Comment fonctionne un VPS techniquement
Un VPS est créé par un hyperviseur (le plus souvent KVM) qui divise un serveur physique en plusieurs machines virtuelles. Chaque VPS obtient des cœurs CPU, RAM, disque et bande passante garantis. L'hyperviseur empêche qu'un VPS ne prive un autre de ressources.
Vous obtenez un accès root. C'est la différence essentielle avec l'hébergement mutualisé : vous pouvez installer n'importe quel système, exécuter n'importe quel logiciel, écouter n'importe quel port et gérer tout l'environnement comme si vous possédiez la machine.
Cas d'usage typiques
- Hébergement de sites au-delà des limites du mutualisé — WordPress avec plugins lourds, apps Node.js/Python/Ruby
- Bases de données — Postgres, MySQL, MongoDB, Redis avec réglages kernel personnalisés
- VPN personnel — WireGuard ou OpenVPN sous votre contrôle total
- Serveurs de jeu, bots Discord, environnements de dev
- Petit SaaS — stack production complète pour moins de 100 $/mois
Points de vigilance à l'achat
- Classe de stockage : NVMe Gen4 → SATA SSD → HDD. NVMe est 8× plus rapide en I/O aléatoire.

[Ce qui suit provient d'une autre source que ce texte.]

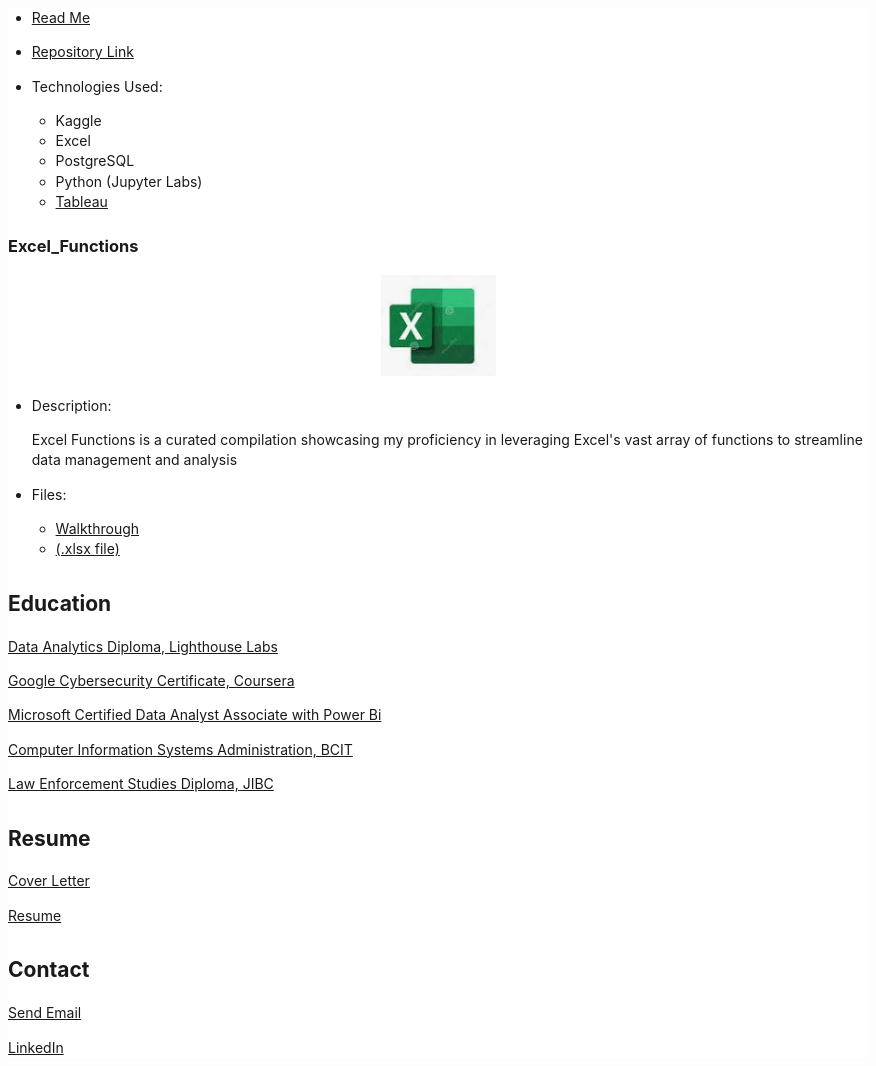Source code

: - [Read Me](https://github.com/brnhaze/capstone/blob/main/README.md)
- [Repository Link](https://github.com/brnhaze/capstone) 

- Technologies Used:
  - Kaggle
  - Excel
  - PostgreSQL
  - Python (Jupyter Labs)
  - [Tableau](https://github.com/brnhaze/capstone/tree/main/Tableau)

### Excel_Functions

<div align="center">
    <img src="https://github.com/brnhaze/Portfolio/blob/main/Excel/excel_log.jpg" alt="logo">
</div>

- Description:

  Excel Functions is a curated compilation showcasing my proficiency in leveraging Excel's vast array of functions to streamline data management and analysis

- Files:
  - [Walkthrough](https://github.com/brnhaze/Portfolio/blob/main/Excel/walkthrough.md)
  - [(.xlsx file)](https://github.com/brnhaze/Portfolio/blob/main/Excel/Charts.xlsx)

## Education

  [Data Analytics Diploma, Lighthouse Labs](https://drive.google.com/file/d/1qZi7_tKmb5kzElikBvMGAhvracI2biPU/view)

  [Google Cybersecurity Certificate, Coursera](https://www.coursera.org/account/accomplishments/specialization/certificate/8LYTW9YMBCWP)

  [Microsoft Certified Data Analyst Associate with Power Bi](https://drive.google.com/file/d/1FxhwwFys8ZnkvQa6axn2sKgh-kJa_uD1/view?usp=sharing)

  [Computer Information Systems Administration, BCIT](https://drive.google.com/file/d/1nBbuoL2uJSxZW7VFi127-Ve5jHlG9nW1/view?usp=sharing)

  [Law Enforcement Studies Diploma, JIBC](https://drive.google.com/file/d/1_-KxEw3X4hKcqmvhLuSRbENABqgnv3M4/view?usp=sharing)

## Resume

[Cover Letter](https://drive.google.com/file/d/1Q5V6wJYhJQh0NRIZBrsxD4ZmhzpIiWu3/view?usp=drive_link)

[Resume](https://drive.google.com/file/d/1GwGJj7DPGqqjDzomwHalLFCubsX8KV_-/view?usp=drive_link)

## Contact

  [Send Email](mailto:ashwin_pal@hotmail.com)
  
  [LinkedIn](https://www.linkedin.com/in/ashwin-4609332a/)
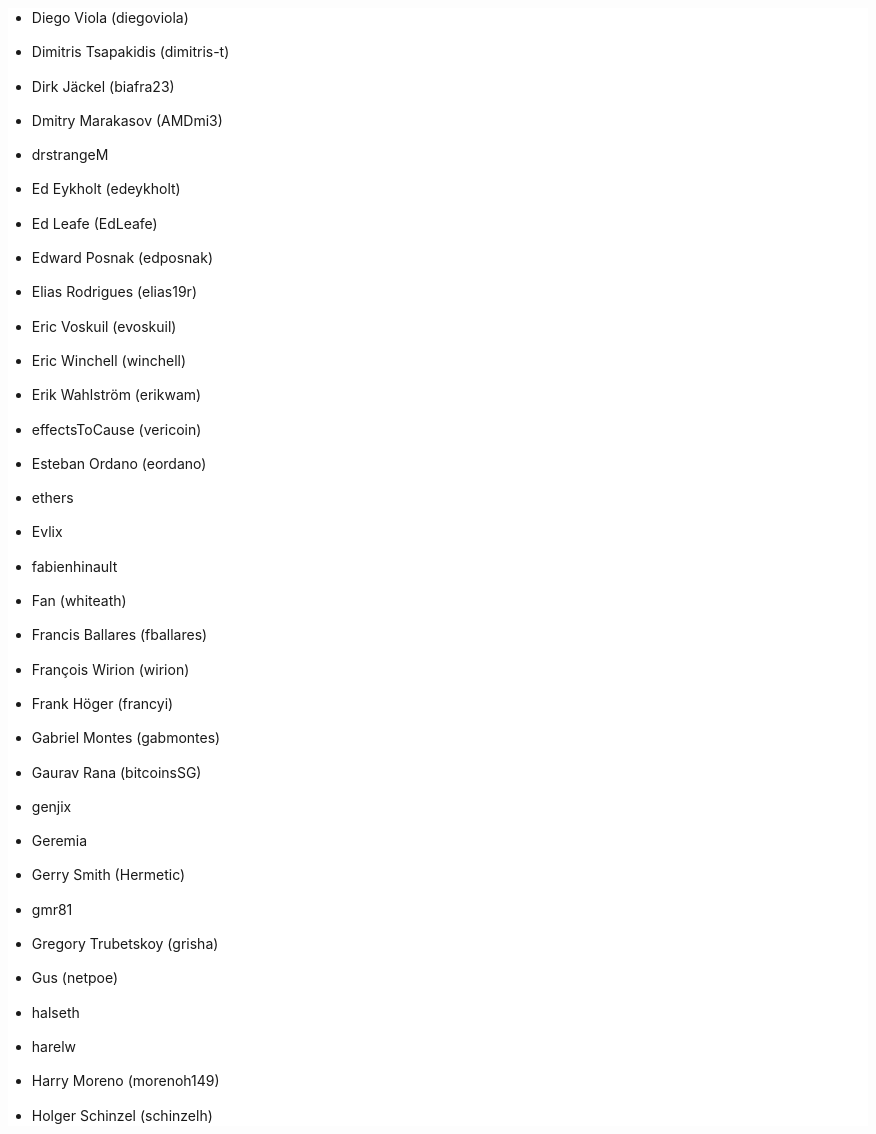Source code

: -   Diego Viola (diegoviola)

-   Dimitris Tsapakidis (dimitris-t)

-   Dirk Jäckel (biafra23)

-   Dmitry Marakasov (AMDmi3)

-   drstrangeM

-   Ed Eykholt (edeykholt)

-   Ed Leafe (EdLeafe)

-   Edward Posnak (edposnak)

-   Elias Rodrigues (elias19r)

-   Eric Voskuil (evoskuil)

-   Eric Winchell (winchell)

-   Erik Wahlström (erikwam)

-   effectsToCause (vericoin)

-   Esteban Ordano (eordano)

-   ethers

-   Evlix

-   fabienhinault

-   Fan (whiteath)

-   Francis Ballares (fballares)

-   François Wirion (wirion)

-   Frank Höger (francyi)

-   Gabriel Montes (gabmontes)

-   Gaurav Rana (bitcoinsSG)

-   genjix

-   Geremia

-   Gerry Smith (Hermetic)

-   gmr81

-   Gregory Trubetskoy (grisha)

-   Gus (netpoe)

-   halseth

-   harelw

-   Harry Moreno (morenoh149)

-   Holger Schinzel (schinzelh)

- Bande passante et surcharge : 0,005 $/GB est raisonnable ; 0,09 $/GB (AWS) est un piège.
- Datacenter : choisir selon la proximité des utilisateurs, pas du développeur.
- Accès root : obligatoire. Sans lui, ce n'est pas vraiment un VPS.
- Support : chat live 24/7 fait une vraie différence.